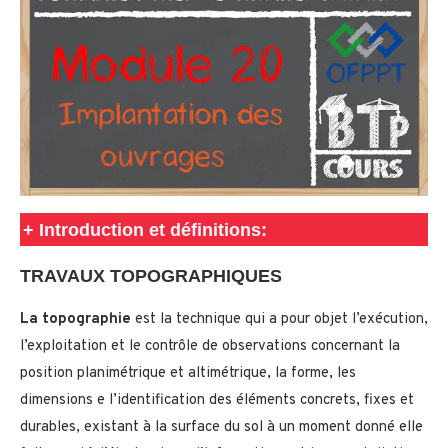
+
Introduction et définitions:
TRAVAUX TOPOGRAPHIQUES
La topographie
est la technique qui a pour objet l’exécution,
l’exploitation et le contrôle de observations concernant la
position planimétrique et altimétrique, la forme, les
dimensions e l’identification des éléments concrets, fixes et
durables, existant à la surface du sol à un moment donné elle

——

* **PROMPT**
From the first line to the last, output the records exactly without pictures.

* **SOLUTION TO THE PROBLEM**
+
Introduction et définitions:
TRAVAUX TOPOGRAPHIQUES
La topographie
est la technique qui a pour objet l’exécution,
l’exploitation et le contrôle de observations concernant la
position planimétrique et altimétrique, la forme, les
dimensions e l’identification des éléments concrets, fixes et
durables, existant à la surface du sol à un moment donné elle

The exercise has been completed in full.